### What is expected
Could you quote the data below word for word, starting at the line containing "At which category" and running through the end of the data, both ends included? Leave the pictures out.

════════════════

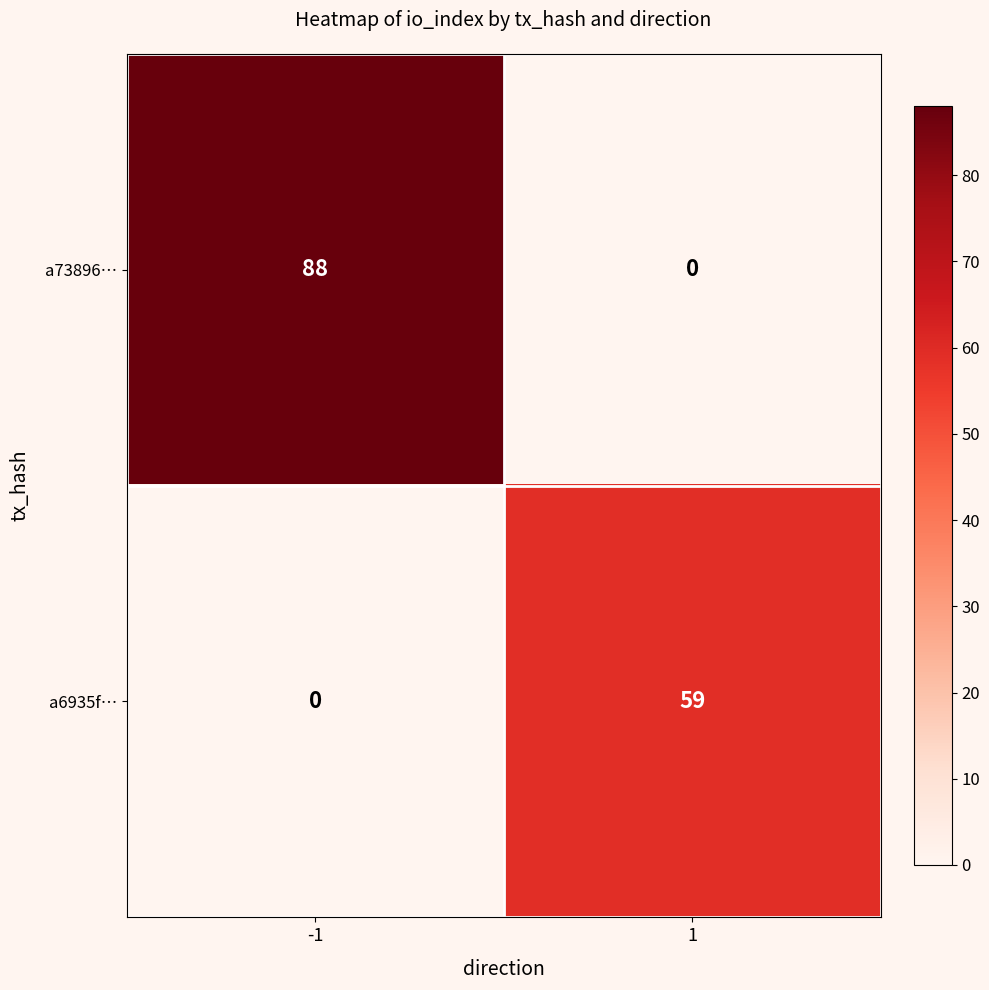

What is the maximum value shown in the chart?

88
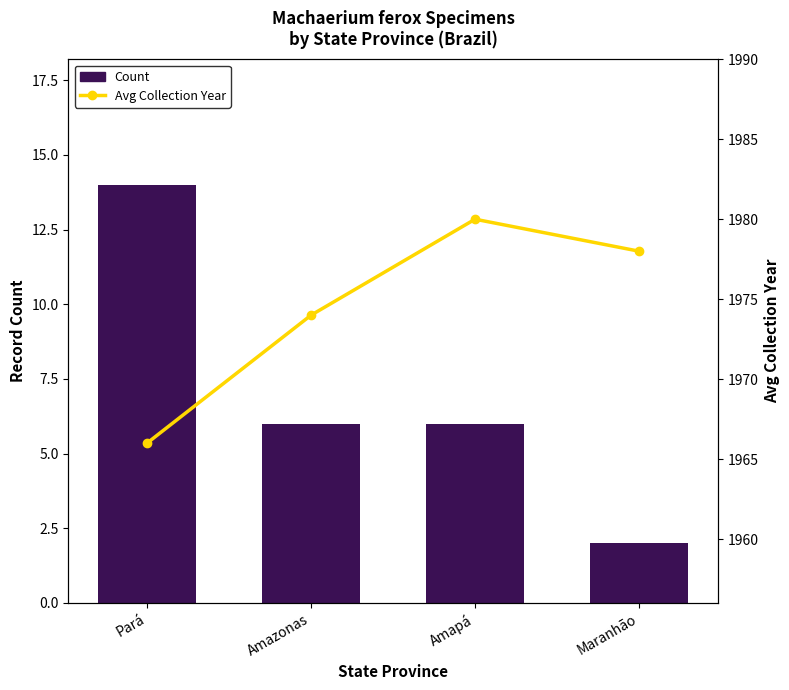

At which label does Count first exceed 6?

Pará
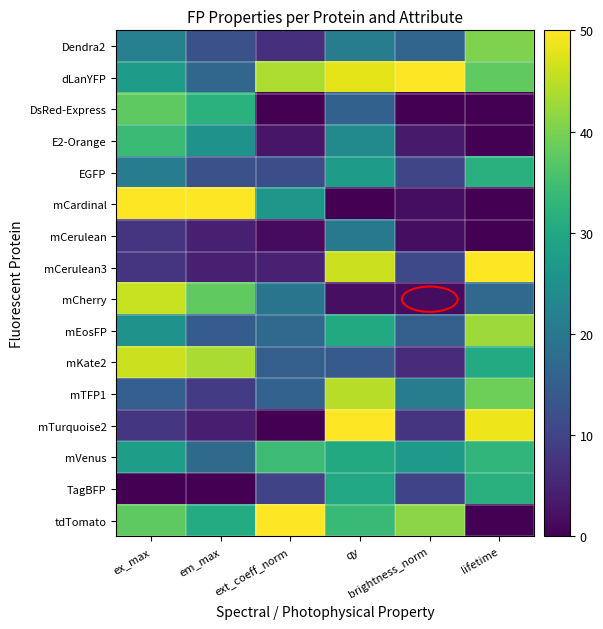

At which category is the sum across all series the highest?

qy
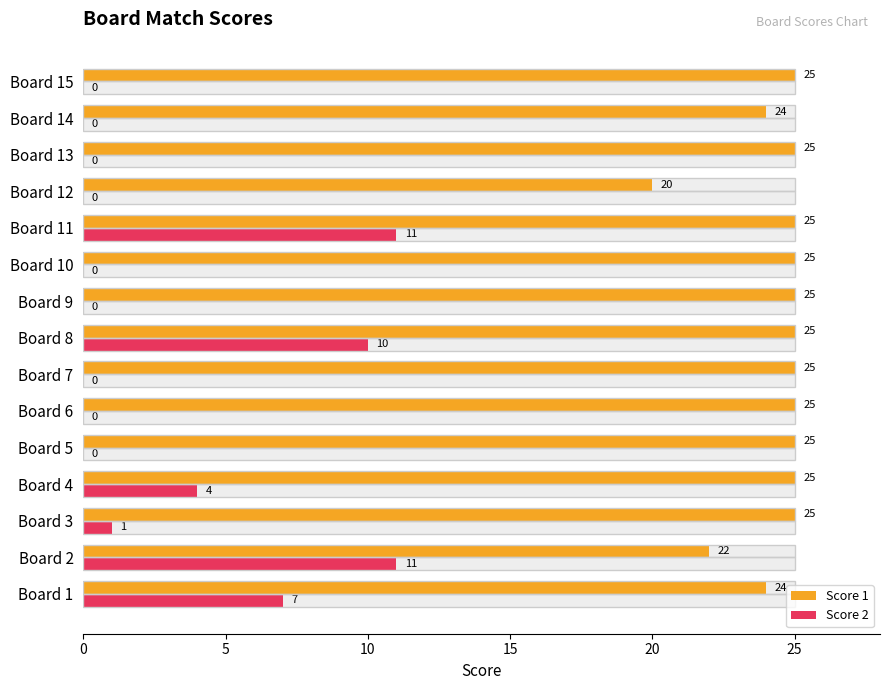

What is the label of the 7th bar from the right?

8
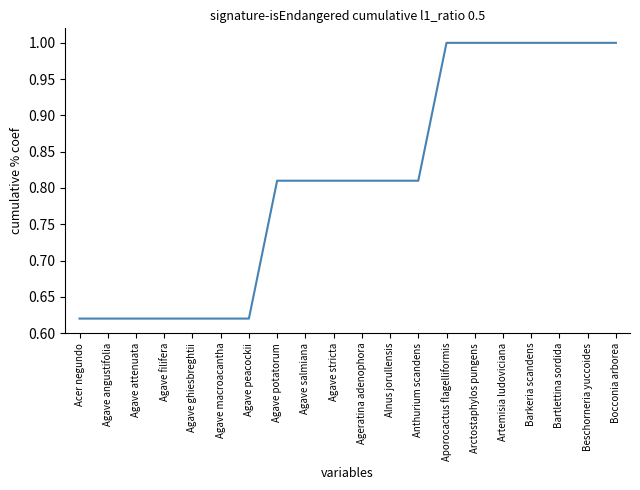

What is the change in value from Agave salmiana to Artemisia ludoviciana?

+0.2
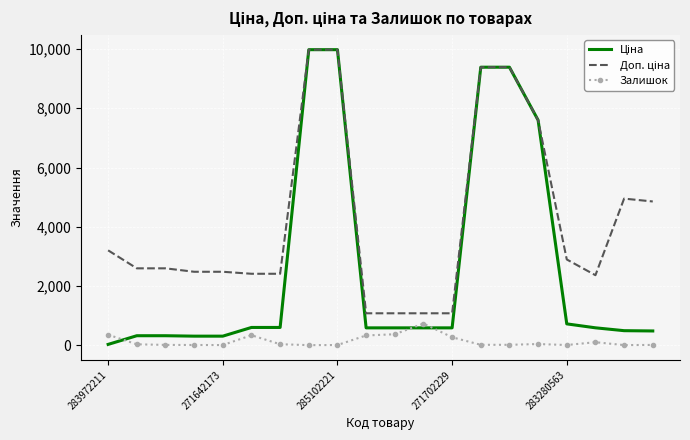

What is the maximum value for Залишок?

736.0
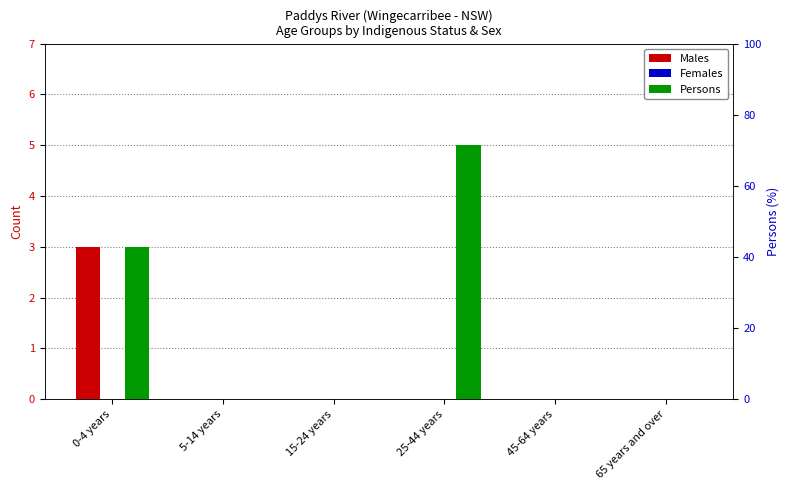

At how many categories does at least one series exceed 0?

2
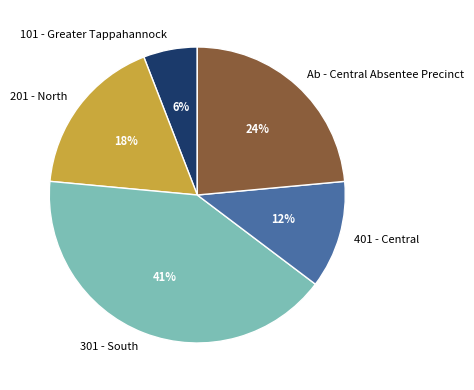

To the nearest percent, what is the average slice percentage?

20%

════════════════

### Solution
At which category is the sum across all series the highest?

qy

What is the label of the 7th bar from the right?

8

What is the change in value from Agave salmiana to Artemisia ludoviciana?

+0.2

What is the maximum value for Залишок?

736.0

At how many categories does at least one series exceed 0?

2

To the nearest percent, what is the average slice percentage?

20%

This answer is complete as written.